Même si vous, cher lecteur, n’êtes pas d’accord avec nous sur ce point et croyez que l’ « œcuménisme de sang » de François est une belle et noble notion, veuillez reconnaître au moins une chose : ce que prêche François est contredit par l’enseignement du Concile de Florence, ainsi que nous l’avons démontré ci-dessus. Or, l’Église catholique enseigne que les dogmes de sa Foi ne peuvent changer, ne peuvent « évoluer » sous l’effet d’une « intelligence supérieure » :

« Aussi doit-on toujours retenir le sens des dogmes sacrés que la sainte Mère Église a déterminé une fois pour toutes, et ne jamais s’en écarter sous prétexte et au nom d’une intelligence supérieure de ces dogmes.
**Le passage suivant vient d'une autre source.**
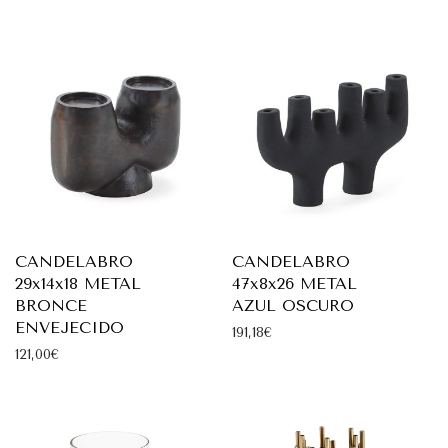
CANDELABRO
CANDELABRO
29x14x18 METAL
47x8x26 METAL
BRONCE
AZUL OSCURO
ENVEJECIDO
191,18
€
121,00
€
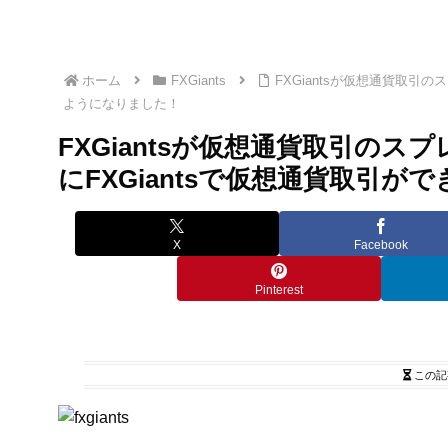
ホーム
FXGiants
FXGiantsが仮想通貨取引
ようになりました！
FXGiantsが仮想通貨取引の
にFXGiantsで仮想通貨取引
X
Facebook
Pinterest
この記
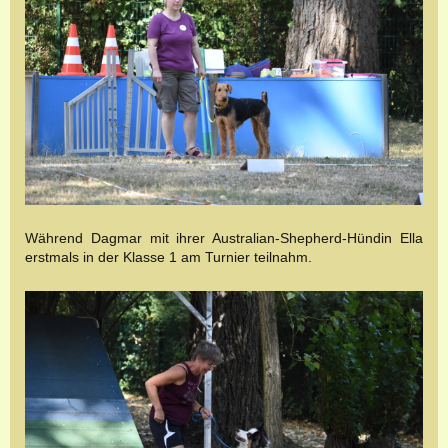
Während Dagmar mit ihrer Australian-Shepherd-Hündin Ella
erstmals in der Klasse 1 am Turnier teilnahm.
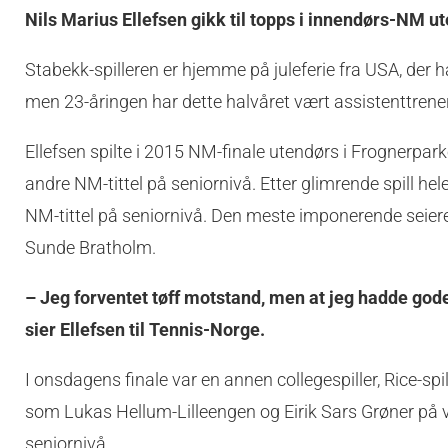
Nils Marius Ellefsen gikk til topps i innendørs-NM ut
Stabekk-spilleren er hjemme på juleferie fra USA, der ha
men 23-åringen har dette halvåret vært assistenttrene
Ellefsen spilte i 2015 NM-finale utendørs i Frognerpa
andre NM-tittel på seniornivå. Etter glimrende spill he
NM-tittel på seniornivå. Den meste imponerende seiere
Sunde Bratholm.
– Jeg forventet tøff motstand, men at jeg hadde gode 
sier Ellefsen til Tennis-Norge.
I onsdagens finale var en annen collegespiller, Rice-sp
som Lukas Hellum-Lilleengen og Eirik Sars Grøner på ve
seniornivå.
Croissent donc et se multiplient abondamment, dans chacun comme dans tous, chez tout homme aussi bien que dans toute l’Église, durant le cours des âges et des siècles, l’intelligence, la science et la sagesse ; mais seulement dans le rang qui leur convient, c’est-à-dire dans l’unité de dogme, de sens et de manière de voir. »

 (Premier Concile du Vatican, Constitution dogmatique Dei Filius, chapitre 4 ; Denz. 1800).

La religion promue par François n’est pas la religion de toujours. L’homme n’est pas catholique et ne peut donc être le chef de l’Église catholique.

Craignez-le, car il entraîne les âmes en enfer.